• **What the task asks**: What you return should be the lines from the first line of the records below through the line holding "The errors within", unchanged.

• **The data**:
........
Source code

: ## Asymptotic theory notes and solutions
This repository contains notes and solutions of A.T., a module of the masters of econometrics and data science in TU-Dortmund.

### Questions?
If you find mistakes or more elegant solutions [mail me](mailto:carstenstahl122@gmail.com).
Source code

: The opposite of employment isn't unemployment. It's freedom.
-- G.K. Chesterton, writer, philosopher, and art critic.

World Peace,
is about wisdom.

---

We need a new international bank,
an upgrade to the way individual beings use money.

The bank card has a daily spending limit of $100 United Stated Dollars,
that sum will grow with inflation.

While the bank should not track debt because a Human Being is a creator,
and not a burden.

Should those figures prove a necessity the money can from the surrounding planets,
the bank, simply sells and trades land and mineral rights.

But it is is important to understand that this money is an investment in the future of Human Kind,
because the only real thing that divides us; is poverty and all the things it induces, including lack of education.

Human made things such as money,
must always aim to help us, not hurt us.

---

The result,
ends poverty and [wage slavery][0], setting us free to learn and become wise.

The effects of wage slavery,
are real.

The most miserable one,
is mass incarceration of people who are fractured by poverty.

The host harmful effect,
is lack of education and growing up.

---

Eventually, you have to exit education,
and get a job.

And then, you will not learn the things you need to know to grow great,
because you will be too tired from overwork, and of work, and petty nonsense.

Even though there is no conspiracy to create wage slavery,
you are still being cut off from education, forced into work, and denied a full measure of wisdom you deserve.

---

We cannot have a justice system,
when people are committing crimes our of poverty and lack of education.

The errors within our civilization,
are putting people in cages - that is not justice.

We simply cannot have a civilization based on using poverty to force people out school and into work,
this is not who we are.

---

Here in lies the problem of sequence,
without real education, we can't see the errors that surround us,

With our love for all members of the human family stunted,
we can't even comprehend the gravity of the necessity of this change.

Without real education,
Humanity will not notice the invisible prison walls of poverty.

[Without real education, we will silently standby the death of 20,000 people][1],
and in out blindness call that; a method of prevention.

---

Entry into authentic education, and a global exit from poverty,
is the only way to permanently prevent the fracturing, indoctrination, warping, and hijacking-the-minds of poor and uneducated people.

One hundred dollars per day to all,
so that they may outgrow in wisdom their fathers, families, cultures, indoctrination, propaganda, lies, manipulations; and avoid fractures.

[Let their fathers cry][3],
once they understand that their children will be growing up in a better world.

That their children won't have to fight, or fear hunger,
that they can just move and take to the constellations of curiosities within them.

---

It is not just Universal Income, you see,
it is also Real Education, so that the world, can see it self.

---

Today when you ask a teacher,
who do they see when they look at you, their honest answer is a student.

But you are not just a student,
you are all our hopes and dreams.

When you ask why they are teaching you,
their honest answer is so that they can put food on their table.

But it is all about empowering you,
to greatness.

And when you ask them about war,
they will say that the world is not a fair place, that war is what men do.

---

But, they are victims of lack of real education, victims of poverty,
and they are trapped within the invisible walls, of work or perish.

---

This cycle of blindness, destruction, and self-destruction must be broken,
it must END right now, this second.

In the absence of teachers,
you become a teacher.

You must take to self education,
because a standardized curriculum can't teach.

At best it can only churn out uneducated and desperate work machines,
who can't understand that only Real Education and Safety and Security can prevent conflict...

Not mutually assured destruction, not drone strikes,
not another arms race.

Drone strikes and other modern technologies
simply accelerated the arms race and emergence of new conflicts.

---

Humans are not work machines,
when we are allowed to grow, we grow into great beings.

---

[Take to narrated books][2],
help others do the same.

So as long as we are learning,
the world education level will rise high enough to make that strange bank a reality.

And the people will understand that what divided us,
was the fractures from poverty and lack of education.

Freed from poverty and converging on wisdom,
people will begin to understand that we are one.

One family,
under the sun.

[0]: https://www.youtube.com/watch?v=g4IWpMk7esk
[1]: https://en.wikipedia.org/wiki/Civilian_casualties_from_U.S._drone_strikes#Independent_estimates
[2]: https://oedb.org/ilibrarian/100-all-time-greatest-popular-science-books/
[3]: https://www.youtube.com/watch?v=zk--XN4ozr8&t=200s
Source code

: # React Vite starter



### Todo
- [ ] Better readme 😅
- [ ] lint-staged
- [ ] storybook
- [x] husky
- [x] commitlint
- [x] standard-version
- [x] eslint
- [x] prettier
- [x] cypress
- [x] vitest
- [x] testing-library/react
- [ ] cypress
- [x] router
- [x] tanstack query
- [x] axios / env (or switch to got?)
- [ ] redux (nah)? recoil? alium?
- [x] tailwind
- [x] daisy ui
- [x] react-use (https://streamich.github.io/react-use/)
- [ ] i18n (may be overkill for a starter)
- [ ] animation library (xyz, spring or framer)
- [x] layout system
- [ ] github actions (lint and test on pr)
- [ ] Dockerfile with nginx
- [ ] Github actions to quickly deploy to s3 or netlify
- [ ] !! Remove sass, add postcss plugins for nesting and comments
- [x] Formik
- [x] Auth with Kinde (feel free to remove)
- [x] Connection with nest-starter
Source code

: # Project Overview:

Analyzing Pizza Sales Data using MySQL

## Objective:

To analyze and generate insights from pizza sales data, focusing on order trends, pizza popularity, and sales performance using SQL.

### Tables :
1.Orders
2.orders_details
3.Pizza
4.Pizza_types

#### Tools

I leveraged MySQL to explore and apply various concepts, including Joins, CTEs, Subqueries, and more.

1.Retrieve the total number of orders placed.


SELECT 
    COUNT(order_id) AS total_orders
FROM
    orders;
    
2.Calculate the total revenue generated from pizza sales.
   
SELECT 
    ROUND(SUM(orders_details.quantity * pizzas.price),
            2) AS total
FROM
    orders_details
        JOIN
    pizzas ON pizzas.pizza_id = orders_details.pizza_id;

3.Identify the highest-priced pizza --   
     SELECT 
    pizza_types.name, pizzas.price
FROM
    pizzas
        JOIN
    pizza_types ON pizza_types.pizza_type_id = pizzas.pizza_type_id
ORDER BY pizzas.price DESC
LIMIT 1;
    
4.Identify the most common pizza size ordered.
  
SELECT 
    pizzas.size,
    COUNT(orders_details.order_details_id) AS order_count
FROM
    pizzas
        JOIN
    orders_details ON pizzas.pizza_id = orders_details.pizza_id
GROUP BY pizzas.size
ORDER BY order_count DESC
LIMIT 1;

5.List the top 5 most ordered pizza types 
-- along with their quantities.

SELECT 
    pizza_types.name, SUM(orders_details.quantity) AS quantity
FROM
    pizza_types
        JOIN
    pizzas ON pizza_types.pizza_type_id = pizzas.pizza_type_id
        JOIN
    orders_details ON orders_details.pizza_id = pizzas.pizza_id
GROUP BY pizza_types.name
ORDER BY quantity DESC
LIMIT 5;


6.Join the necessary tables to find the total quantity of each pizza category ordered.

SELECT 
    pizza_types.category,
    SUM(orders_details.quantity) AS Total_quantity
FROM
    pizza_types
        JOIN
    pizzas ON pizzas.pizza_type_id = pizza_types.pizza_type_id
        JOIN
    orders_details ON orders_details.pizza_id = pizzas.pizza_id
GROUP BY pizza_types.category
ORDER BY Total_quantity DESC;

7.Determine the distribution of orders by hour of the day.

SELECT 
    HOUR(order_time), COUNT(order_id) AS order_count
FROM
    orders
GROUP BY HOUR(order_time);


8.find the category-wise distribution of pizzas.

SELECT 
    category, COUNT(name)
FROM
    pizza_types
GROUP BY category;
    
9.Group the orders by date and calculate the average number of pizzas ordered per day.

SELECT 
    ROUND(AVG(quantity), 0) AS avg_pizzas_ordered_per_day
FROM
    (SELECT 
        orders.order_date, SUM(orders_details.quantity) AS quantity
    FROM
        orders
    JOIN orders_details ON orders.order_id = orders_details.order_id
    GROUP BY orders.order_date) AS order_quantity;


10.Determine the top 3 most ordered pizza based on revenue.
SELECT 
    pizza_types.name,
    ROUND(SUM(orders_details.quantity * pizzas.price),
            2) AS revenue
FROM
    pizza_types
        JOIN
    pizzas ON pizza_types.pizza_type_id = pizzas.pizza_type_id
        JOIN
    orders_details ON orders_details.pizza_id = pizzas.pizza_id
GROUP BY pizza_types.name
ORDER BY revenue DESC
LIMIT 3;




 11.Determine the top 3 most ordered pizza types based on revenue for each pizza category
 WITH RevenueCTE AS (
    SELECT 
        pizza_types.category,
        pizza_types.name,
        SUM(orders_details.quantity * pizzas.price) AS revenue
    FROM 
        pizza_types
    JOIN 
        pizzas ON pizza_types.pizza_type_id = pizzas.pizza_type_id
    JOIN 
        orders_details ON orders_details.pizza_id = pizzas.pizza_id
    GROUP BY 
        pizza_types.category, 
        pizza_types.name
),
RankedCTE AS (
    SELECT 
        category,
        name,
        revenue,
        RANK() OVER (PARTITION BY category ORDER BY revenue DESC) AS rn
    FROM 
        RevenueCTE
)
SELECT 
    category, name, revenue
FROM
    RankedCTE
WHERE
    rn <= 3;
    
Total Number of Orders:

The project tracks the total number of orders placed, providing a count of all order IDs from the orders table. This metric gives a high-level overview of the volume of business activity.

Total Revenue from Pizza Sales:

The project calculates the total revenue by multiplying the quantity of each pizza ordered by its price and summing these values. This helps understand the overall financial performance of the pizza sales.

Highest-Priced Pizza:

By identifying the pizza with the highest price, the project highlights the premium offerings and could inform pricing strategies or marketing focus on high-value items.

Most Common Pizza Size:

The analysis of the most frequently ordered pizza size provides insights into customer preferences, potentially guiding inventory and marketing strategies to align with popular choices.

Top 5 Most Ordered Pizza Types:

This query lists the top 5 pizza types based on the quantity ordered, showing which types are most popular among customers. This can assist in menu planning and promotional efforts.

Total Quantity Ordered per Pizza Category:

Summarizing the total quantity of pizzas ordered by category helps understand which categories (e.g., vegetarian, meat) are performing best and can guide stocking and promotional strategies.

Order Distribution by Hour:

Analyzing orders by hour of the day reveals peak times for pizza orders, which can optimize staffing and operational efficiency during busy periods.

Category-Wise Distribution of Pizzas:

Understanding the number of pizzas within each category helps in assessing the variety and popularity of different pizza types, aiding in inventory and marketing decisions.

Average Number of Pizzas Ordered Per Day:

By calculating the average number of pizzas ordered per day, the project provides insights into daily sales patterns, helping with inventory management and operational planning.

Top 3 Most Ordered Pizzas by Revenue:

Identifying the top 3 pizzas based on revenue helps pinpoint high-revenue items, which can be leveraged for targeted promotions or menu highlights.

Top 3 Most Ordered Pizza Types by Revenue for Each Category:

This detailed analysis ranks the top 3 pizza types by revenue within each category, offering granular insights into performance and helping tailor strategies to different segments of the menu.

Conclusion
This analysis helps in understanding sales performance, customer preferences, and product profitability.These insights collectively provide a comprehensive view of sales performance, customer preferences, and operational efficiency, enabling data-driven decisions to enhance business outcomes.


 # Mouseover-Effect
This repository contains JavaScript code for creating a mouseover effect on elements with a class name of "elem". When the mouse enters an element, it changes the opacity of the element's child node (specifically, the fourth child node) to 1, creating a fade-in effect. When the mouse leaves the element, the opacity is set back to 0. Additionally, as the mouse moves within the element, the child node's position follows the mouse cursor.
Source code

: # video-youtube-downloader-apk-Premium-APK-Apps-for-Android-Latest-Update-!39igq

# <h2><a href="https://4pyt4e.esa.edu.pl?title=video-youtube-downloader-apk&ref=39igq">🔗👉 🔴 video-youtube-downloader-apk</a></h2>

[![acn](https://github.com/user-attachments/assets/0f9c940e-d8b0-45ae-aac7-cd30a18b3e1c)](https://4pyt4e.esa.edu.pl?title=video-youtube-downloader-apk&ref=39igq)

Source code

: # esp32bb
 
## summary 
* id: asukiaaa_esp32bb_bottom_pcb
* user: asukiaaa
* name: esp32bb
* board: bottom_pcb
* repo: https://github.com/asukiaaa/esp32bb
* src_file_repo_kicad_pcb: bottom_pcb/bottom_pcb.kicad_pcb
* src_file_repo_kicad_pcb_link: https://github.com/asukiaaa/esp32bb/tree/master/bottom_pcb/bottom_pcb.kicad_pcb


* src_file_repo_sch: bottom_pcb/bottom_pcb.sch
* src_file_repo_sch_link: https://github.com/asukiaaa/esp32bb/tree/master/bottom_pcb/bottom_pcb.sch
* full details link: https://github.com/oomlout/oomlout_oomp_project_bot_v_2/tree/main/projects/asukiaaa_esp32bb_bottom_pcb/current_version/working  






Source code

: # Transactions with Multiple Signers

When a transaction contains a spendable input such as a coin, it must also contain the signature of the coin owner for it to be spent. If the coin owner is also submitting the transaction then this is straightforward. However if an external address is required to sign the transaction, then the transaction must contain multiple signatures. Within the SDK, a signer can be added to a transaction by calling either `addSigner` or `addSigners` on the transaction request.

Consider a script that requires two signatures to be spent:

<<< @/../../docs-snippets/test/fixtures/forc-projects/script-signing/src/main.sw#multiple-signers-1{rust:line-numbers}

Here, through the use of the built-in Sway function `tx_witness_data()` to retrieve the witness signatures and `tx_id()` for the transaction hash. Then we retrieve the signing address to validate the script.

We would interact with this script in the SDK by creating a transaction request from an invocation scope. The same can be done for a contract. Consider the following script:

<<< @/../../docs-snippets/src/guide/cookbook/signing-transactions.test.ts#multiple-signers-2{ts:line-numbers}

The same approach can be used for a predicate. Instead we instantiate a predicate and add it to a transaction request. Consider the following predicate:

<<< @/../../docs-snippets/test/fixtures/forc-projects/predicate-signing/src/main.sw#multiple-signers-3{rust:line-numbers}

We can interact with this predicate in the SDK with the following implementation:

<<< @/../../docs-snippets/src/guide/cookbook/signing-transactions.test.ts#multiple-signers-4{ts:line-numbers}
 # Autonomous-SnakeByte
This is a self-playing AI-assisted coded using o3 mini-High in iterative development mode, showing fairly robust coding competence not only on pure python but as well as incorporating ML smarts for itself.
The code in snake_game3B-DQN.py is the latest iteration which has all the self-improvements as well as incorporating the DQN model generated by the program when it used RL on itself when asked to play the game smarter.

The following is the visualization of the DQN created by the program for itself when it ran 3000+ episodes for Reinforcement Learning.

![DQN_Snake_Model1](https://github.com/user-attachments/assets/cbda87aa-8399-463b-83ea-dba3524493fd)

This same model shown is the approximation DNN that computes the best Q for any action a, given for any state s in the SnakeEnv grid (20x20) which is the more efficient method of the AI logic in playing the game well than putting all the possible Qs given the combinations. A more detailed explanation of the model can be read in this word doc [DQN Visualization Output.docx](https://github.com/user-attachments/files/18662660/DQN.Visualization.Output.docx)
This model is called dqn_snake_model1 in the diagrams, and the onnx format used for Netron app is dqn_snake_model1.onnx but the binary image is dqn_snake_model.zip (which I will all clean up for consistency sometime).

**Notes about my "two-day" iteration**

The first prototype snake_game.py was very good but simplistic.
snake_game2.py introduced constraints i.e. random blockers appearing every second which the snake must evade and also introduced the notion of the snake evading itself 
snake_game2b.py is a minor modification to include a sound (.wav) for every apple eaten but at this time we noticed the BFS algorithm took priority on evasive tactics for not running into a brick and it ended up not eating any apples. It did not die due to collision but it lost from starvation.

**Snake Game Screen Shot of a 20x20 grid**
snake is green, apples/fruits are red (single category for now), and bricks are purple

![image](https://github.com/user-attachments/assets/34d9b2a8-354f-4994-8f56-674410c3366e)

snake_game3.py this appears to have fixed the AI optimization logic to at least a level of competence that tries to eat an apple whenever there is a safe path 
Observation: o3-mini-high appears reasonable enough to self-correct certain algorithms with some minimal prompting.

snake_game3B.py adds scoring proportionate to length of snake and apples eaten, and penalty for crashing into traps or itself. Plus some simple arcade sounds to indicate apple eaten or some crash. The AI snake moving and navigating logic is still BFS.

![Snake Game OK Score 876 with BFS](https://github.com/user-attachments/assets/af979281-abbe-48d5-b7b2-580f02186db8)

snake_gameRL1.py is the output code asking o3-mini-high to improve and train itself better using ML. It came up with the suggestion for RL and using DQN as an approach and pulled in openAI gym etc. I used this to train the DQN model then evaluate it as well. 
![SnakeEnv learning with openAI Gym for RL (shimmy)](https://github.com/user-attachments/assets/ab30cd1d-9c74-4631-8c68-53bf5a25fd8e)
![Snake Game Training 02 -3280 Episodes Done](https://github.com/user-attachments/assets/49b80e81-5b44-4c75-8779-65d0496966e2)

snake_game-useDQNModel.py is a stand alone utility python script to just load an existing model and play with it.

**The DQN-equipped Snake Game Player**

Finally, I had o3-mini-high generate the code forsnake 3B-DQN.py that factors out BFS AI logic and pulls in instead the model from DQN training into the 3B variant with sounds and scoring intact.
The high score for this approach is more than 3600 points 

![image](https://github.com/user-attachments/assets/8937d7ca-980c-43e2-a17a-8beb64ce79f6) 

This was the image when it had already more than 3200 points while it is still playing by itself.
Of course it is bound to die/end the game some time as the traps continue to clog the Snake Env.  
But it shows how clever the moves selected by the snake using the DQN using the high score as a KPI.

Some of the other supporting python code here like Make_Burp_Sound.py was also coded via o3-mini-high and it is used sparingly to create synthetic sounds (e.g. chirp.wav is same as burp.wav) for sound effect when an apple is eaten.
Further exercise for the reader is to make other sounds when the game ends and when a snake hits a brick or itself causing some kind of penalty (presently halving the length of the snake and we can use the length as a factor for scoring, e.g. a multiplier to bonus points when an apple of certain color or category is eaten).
........
• **Answer area**:
Source code

: ## Asymptotic theory notes and solutions
This repository contains notes and solutions of A.T., a module of the masters of econometrics and data science in TU-Dortmund.

### Questions?
If you find mistakes or more elegant solutions [mail me](mailto:carstenstahl122@gmail.com).
Source code

: The opposite of employment isn't unemployment. It's freedom.
-- G.K. Chesterton, writer, philosopher, and art critic.

World Peace,
is about wisdom.

---

We need a new international bank,
an upgrade to the way individual beings use money.

The bank card has a daily spending limit of $100 United Stated Dollars,
that sum will grow with inflation.

While the bank should not track debt because a Human Being is a creator,
and not a burden.

Should those figures prove a necessity the money can from the surrounding planets,
the bank, simply sells and trades land and mineral rights.

But it is is important to understand that this money is an investment in the future of Human Kind,
because the only real thing that divides us; is poverty and all the things it induces, including lack of education.

Human made things such as money,
must always aim to help us, not hurt us.

---

The result,
ends poverty and [wage slavery][0], setting us free to learn and become wise.

The effects of wage slavery,
are real.

The most miserable one,
is mass incarceration of people who are fractured by poverty.

The host harmful effect,
is lack of education and growing up.

---

Eventually, you have to exit education,
and get a job.

And then, you will not learn the things you need to know to grow great,
because you will be too tired from overwork, and of work, and petty nonsense.

Even though there is no conspiracy to create wage slavery,
you are still being cut off from education, forced into work, and denied a full measure of wisdom you deserve.

---

We cannot have a justice system,
when people are committing crimes our of poverty and lack of education.

The errors within our civilization,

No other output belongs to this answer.